A analista de Departamento Pessoal Fernanda Vitorino Costa se empolgou ainda mais pela história ao descobrir que o seu personagem, o Zé Bundão, na verdade, era a identidade secreta da sua prima, Sandra Coelho, vivida com intensidade num dia cheio de diversão e reviravoltas.  “Estar no lugar dela pra mim foi muito emocionante. E por várias vezes fui pensando como foi a reação dela, como de fato ela faria, então, deu pra sentir uma emoção muito grande”, destaca Fernanda, que atuou como figurante no filme “A Carta”, há dez anos. Todos os anos, nos dias de carnaval, a integrante do Bloco Ladilá, uma das extintas escolas de samba, sai da cidade vizinha de João Monlevade para tocar junto à bateria e reencontrar os familiares e amigos em Nova Era.

No decorrer da pré-produção do filme, Fernanda estudou o roteiro, participou de reuniões, ensaiou as cenas, entendia como seria cenário, trocava ideias e o tempo todo queria saber como estava o andamento dos detalhes da produção. Por ser uma experiência única e emocionante, ela acredita que as pessoas deveriam ter mais oportunidades de contar mais histórias de outras pessoas porque é uma memória pra sempre gravada num filme.

“Estar no lugar de outro alguém, fazer algo por alguém e ver a pessoa extremamente feliz é mágico, é maravilhoso. Sandra merece muito este filme, esta lembrança do pai, por tudo o que ela já passou na vida. É uma mulher muito forte, que representa muito pra nossa cidade. Estar na cultura, fazer questão de trazer a cultura, de deixar os detalhes riquíssimos do carnaval, lembrar das pessoas que já se foram, dos blocos que já passaram, da tradição do carnaval nova-erense, tudo isso foi impecável. Amei estar com ela e com as pessoas”, agradece a protagonista, de 27 anos.

Ana Rabo 

A professora de Biblioteca Pabline Clara Machado, 42 anos, achou emocionante ver o resgate de histórias pessoais e a ilustração da história de um lugar feita pelas mãos de sua gente. Intérprete de Ana Rabo, vivida na história real por Ana Cândida Martins de Assis Pocceschi, ela ressalta a troca de energia e o trabalho coletivo para contar a mesma história.

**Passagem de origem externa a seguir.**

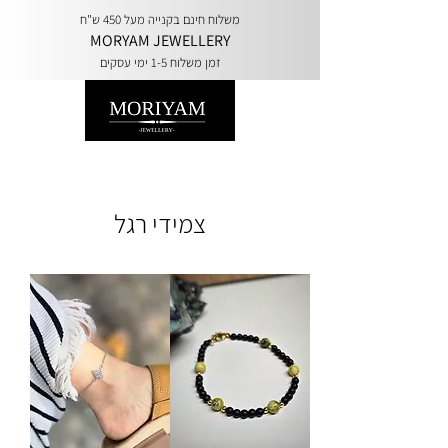
משלוח חינם בקנייה מעל 450 ש"ח
MORYAM JEWELLERY
זמן משלוח 1-5 ימי עסקים
צמידי רגל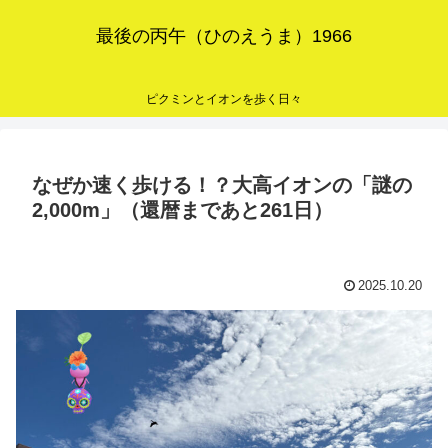
最後の丙午（ひのえうま）1966
ピクミンとイオンを歩く日々
なぜか速く歩ける！？大高イオンの「謎の
2,000m」（還暦まであと261日）
2025.10.20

“Dar forma, corpo e voz para a imaginação de alguém, mas também para a memória afetiva, pras alegrias passadas, pras emoções que já foram vividas, deixa a gente feliz pela responsabilidade e também com medo e assustada de não errar. Mas foi muito legal porque tudo fluiu. O carnaval realmente fez parte da gente e poder contar esta história, ter este registro, esta ilustração para que as gerações futuras possam saber o que foi o carnaval de Nova Era, o que é agora, o que poderá ser, é muito importante. A vida se resume, às vezes, a muitos carnavais”, avalia Pabline. A professora acredita que sua personagem é uma jovem à frente do seu tempo que, junto com amiga, monta um plano para sair no bloco proibido para elas.

O aprendizado

As cenas de “Revelações de Carnaval” foram gravadas em diferentes prédios e ruas da cidade, mobilizou foliões e folionas, reuniu blocos tradicionais de carnaval e duas bandas (Bandinha dos Farrapos e a Corporação Musical Euterpe Lagoana). Todo este esforço de produção acionou memórias das escolas de samba e dos blocos de carnaval e despertou nas pessoas o desejo de resgatar estes encontros festivos e coletivos de Nova Era.

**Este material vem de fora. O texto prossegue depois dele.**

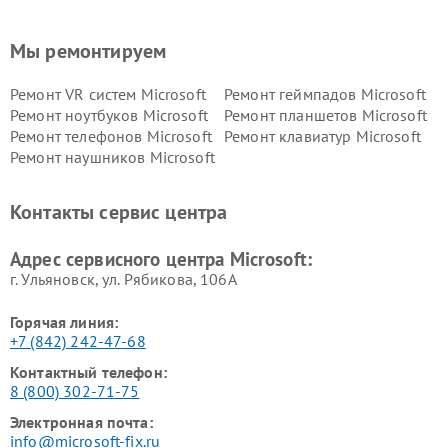
Мы ремонтируем
Ремонт VR систем Microsoft
Ремонт геймпадов Microsoft
Ремонт ноутбуков Microsoft
Ремонт планшетов Microsoft
Ремонт телефонов Microsoft
Ремонт клавиатур Microsoft
Ремонт наушников Microsoft
Контакты сервис центра
Адрес сервисного центра Microsoft:
г. Ульяновск, ул. Рябикова, 106А
Горячая линия:
+7 (842) 242-47-68
Контактный телефон:
8 (800) 302-71-75
Электронная почта:
info@microsoft-fix.ru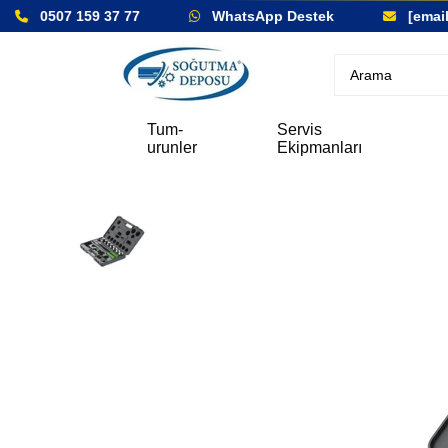
0507 159 37 77
WhatsApp Destek
[email 
Tum-
Servis
urunler
Ekipmanları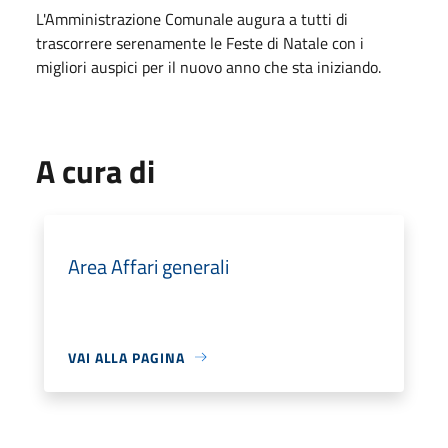
L'Amministrazione Comunale augura a tutti di
trascorrere serenamente le Feste di Natale con i
migliori auspici per il nuovo anno che sta iniziando.
A cura di
Area Affari generali
VAI ALLA PAGINA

“Pelo olhar da câmera, captar de verdade o que você escreveu, o que sentiu, a sua história em sua essência é um grande desafio. A minha experiência foi sensacional. Eu tive a oportunidade de ter profissionais e um elenco maravilhosos ao meu lado, mas fiquei pensando nos detalhes, na grande expectativa que eu tinha de contar a história do início ao fim e acho que este objetivo foi cumprido. Não é fácil dirigir uma comunidade, um roteiro que tem muita gente envolvida. Foi um excelente aprendizado. Estou extremamente feliz por ter tido esta oportunidade. E, na verdade, eu quero mais”, analisa Sandra Coelho.